Ecojustice is among the signatories to a letter released by the Canadian Environmental Law Association asking the province to repeal the regulation.
Particularly worrisome to Ecojustice staff lawyer Rob Wright, a former vice-chair of Ontario’s Environmental Review Tribunal, is the broad nature of the exemption. He says the EBR regulation doesn’t explicitly state that the exemptions must be COVID related. The temporary gutting of public consultation and engagement measures “undercuts the whole purpose of the EBR, which was to expand transparency and public participation in significant environmental decisions and make government accountable,” Wright says.
Buttigieg says ministries are still “expected” to post notices on projects.

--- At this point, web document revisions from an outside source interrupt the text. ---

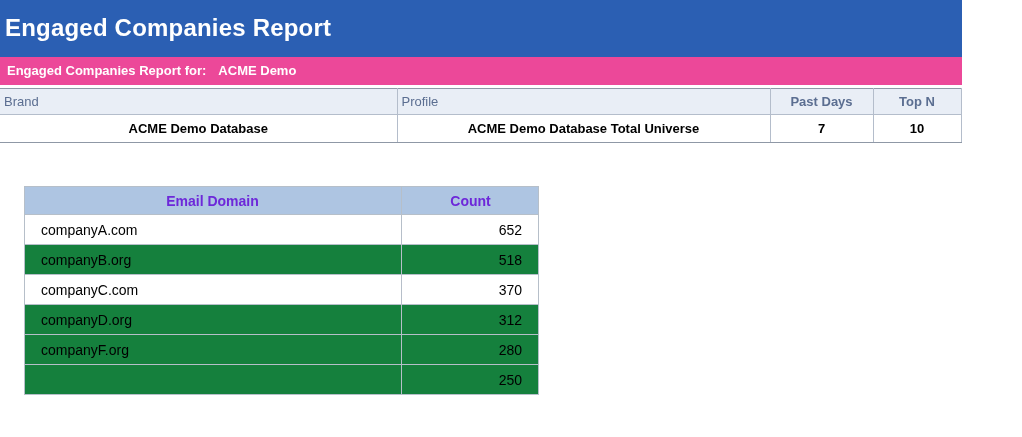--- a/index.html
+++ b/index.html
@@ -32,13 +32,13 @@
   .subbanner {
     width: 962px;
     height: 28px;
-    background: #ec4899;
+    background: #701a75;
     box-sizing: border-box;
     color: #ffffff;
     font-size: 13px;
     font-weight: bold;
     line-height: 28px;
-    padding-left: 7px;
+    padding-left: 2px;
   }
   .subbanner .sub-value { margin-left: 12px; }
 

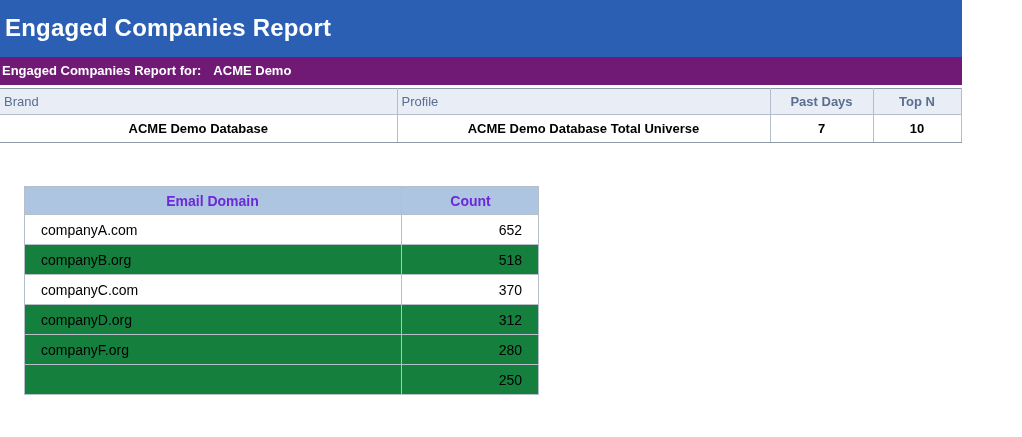--- a/index.html
+++ b/index.html
@@ -106,7 +106,7 @@
     height: 28px;
   }
   .results-table td { height: 30px; background: #ffffff; color: #000000; }
-  .results-table tr.alt td { background: #15803d; }
+  .results-table tr.alt td { background: #ef4444; }
   .cell-domain { width: 377px; text-align: left; padding-left: 16px; }
   .cell-count  { width: 137px; text-align: right; padding-right: 16px; }
 </style>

But the regulation doesn’t expressly state they have any legal obligation to do so.
“The public doesn’t know what they’re proposing except for what they choose to post,” Wright counters. “They may be cherry-picking which proposals to post and which ones not to post.”
The change comes on the heels of other pre-COVID rollbacks of environmental protection legislation, including changes to Ontario’s Endangered Species Act that include allowing developers to pay a small fee to work in fragile habitats.
“No one would argue with that (an emergency situation),” Wright says. “But exempting all of the Part II public participation rights looks like the government sees public participation in environmental protection as just more ‘red tape’ to be cut.”
Wright says the province could immediately clarify the whole picture and still provide needed emergency exemptions by simply withdrawing the exemption and, instead, invoking section 29 of the EBR. Section 29 spells out emergency measures but is not a blanket exemption of rights. “There was no need for a new regulation that was itself made without prior public notice or comment,” Wright says.
The existing provision in the EBR could be bolstered by extending comment periods for matters not clearly linked to COVID so they close 30 days following the withdrawal of the regulation, Wright adds.
Buttigieg responds that the emergency exemption in section 29 “only applies in the limited circumstances described in that section,” but he did not elaborate.
Among those following the developments closely are northern Ontario First Nations. Buttigieg says the EBR regulation doesn’t impact the rights of Indigenous communities to be consulted, but Ontario’s designation of mining exploration and development as an essential service is overwhelming Indigenous communities.
“People in our communities are overstretched and exhausted,” Neskantaga First Nation Chief Chris Moonias wrote in a letter asking the province to pause mining exploration permits and online staking while Aboriginal communities deal with the coronavirus.
“It should be obvious that we would be currently unable to engage meaningfully with proponents and government bodies due to capacity issues and health and safety concerns stemming from the pandemic,” Moonias says.